The invisibility
of women in the history of the Herbert is typified by the mysterious Caterina
Cordelia and begins with the land upon which she walked. White men named the
geomorphological features they observed, in complete ignorance of the names
already given those features by the Indigenous landowners. The features were
given names according to physical attributes, for example Valley of Lagoons,
Stoney Creek or Waterfall Creek, or named after prominent male identities.
Hence the Herbert (named Bagirr by the Warrgamay) was named after colonial
secretary and later Queensland’s first premier, Robert G Herbert while Stone
River was named after the aforementioned Henry Stone, Ingham after the failed
planter William Bairstow Ingham, Halifax after George Montagu Dunk, Earl of
Halifax Secretary of State in England from 1763 to 1765, and so on. Disproportionately few to the European male
appellations were Indigenous names. Examples though, are Jourama Falls (singing
or murmuring waters), or Toobanna (plenty of big rushes near water).[i]
The same was for European female place names. The latter include: Francis Creek
named after Mrs Francis Allingham of Waterview Station, Helen’s Hill and Mount
Helen named after a daughter of William Ewan of Waterview (its Indigenous name
of Mandabin or Mandalin was ignored) and Mount Cordelia, Mount Catherina, Cordelia
Creek and Catherina/Catterina Creek named after the enigmatic Caterina Cordelia
— the spelling of whose christian name is disputed, while it is not known
whether Cordelia was her surname or a second christian name.[ii]

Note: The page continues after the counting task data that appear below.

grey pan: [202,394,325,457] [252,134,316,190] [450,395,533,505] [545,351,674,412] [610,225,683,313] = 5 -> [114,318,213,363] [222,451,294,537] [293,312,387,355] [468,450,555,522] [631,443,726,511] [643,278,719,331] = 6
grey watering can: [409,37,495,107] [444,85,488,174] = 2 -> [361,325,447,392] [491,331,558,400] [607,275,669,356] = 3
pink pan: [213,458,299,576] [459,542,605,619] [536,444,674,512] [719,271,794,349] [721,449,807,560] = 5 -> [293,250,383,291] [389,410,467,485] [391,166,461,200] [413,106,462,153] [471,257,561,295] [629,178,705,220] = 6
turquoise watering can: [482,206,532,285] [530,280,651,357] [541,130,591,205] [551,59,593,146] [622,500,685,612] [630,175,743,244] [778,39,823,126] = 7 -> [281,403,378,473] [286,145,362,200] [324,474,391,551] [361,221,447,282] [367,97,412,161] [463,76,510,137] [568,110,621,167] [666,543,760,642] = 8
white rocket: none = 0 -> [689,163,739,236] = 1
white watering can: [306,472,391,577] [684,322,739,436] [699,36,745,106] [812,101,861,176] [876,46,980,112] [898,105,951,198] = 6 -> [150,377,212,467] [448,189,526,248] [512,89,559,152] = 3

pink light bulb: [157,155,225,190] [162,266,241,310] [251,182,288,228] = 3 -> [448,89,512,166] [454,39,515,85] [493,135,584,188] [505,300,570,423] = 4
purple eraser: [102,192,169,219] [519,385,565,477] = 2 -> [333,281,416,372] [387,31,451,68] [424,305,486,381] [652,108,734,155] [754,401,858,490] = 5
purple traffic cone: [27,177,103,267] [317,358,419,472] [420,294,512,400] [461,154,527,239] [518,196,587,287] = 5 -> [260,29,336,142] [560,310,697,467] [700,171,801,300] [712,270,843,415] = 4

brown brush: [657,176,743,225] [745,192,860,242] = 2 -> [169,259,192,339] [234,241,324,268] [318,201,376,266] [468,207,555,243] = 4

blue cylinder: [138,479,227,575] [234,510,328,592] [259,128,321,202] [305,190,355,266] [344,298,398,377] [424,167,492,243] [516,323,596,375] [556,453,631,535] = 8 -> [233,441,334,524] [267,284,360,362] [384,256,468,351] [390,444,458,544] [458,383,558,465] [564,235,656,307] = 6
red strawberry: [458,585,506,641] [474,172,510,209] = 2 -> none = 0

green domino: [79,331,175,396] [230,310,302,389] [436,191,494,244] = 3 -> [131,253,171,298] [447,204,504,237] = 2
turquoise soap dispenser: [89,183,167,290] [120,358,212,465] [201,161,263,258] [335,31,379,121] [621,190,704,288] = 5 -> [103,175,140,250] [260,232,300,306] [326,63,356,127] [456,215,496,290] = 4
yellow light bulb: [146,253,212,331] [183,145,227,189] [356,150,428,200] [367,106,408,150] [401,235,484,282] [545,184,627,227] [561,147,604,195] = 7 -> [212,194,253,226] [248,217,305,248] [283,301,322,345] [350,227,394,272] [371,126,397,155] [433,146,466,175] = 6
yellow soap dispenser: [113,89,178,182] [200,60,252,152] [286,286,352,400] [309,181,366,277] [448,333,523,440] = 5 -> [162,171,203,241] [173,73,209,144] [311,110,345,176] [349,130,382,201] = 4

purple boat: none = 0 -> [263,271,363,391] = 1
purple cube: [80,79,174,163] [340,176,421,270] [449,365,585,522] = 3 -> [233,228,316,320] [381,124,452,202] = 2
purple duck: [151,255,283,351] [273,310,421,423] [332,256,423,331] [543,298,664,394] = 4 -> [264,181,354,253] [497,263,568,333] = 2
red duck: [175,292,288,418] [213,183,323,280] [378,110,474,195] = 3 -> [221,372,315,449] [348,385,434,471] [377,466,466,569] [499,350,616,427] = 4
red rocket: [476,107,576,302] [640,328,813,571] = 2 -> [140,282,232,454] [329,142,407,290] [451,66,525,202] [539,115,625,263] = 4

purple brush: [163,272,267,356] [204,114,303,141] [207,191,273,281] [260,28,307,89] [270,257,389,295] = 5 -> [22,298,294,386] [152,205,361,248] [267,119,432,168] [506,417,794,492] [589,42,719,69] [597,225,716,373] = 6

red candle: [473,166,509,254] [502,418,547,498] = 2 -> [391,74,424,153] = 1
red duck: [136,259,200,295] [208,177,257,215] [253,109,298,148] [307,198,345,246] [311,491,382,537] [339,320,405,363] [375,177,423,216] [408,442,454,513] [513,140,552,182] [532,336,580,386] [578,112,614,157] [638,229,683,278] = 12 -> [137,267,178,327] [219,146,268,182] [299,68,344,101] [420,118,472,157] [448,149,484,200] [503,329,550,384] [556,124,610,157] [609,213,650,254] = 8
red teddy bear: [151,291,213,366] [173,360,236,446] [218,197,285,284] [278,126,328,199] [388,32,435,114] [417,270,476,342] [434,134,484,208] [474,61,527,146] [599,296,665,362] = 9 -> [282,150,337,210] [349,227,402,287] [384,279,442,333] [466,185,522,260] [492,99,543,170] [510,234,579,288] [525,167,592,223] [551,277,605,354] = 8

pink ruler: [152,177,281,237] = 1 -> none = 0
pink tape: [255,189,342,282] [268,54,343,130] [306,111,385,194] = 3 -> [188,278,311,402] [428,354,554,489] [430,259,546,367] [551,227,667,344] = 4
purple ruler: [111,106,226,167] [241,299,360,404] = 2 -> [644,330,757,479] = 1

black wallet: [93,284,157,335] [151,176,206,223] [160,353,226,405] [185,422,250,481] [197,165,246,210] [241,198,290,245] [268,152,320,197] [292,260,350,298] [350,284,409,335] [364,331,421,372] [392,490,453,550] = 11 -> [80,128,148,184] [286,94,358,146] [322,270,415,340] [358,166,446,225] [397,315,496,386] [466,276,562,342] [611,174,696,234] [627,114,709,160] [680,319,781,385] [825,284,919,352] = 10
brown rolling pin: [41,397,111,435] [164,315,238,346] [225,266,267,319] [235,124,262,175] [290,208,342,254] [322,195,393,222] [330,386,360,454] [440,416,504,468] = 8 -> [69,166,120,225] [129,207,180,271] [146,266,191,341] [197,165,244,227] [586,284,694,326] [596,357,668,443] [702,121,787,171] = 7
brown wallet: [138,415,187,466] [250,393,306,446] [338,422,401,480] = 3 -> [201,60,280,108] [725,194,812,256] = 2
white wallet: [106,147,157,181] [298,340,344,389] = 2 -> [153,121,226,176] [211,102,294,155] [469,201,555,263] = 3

Cordelia Vale homestead 1883 along the Lower Herbert River. The old McKenzie house from the Gairloch. Source: Flickr Hinchinbrook |
According to local lore an Italian woman, Caterina Cordelia, arrived on the Herbert as the housekeeper for a Maurice O’Connell.[iii] The honour of the first plantings of sugar in the Herbert River Valley is awarded to licenced surveyor, Maurice Geoffrey O’Connell, his brother John Geoffrey O’Connell and William McDowall (McDowell).[iv] By 1869 the O’Connell’s had abandoned their venture and forfeited their lands. McDowall, who actually come to the Herbert looking for pastoral land, left in1870 to pursue a pastoralist’s life. That Caterina should be with the party in 1868 was a remarkable example of fearlessness and sense of adventure. At the time, on the lower Herbert, there were no public facilities as the European population numbered little more than 12 people, while clearly the party had not considered what they would do with any crop they produced for there was no mill to crush their cane, nor did they have the resources to build one of their own. The blunt reality was that their enterprise had no possibility of expanding and their cane had no market.[v] And why or how Maurice inveigled Caterina to accompany him will forever remain a mystery. Housekeeper could be a euphemism for a more intimate relationship and some infatuation on the part of O’Connell is indicated by several landscape features being named after her. What happened to the O’Connells and McDowall can be tracked through newspaper reports and documents, but Caterina Cordelia remains an enigma
[i] Family history of
the district: Landmarks, streets, parks or buildings named after local
ancestors, Herbert River Express, Ingham, n.d., p.20.
[ii] Queensland place names
search, https://www.dnrm.qld.gov.au/qld/environment/land/place-names/search#/search=Catherina%20Creek&types=0&place=Catherina_Creek6521; and Map. Parish of
Cordelia, County of Cardwell, Survey Office, Department of Public Lands,
Brisbane, October 1922.Variously spelt also Caterina, and Catterina.
[iii] Alec
S Kemp, The Kemp Report, Second instalment of History of the Herbert
River: The dawn of sugar, unpublished text, n.d., p. 5.
[iv] Queensland Government, Queensland
Government Gazette vol. X, 1 January to 31 December 1869, p. 361; Douglas
R. Barrie, Minding My Business: The History of Bemerside and the Lower
Herbert River District of North Queensland Australia, Douglas R. Barrie,
Ingham, 2003; and Bianka Vidonja Balanzategui, The Herbert River Story,
Hinchinbrook Shire Council, Ingham, 2011.
[v] ‘Cardwell and the Vale of Herbert’,
Queenslander, 23 September 1871, p. 10.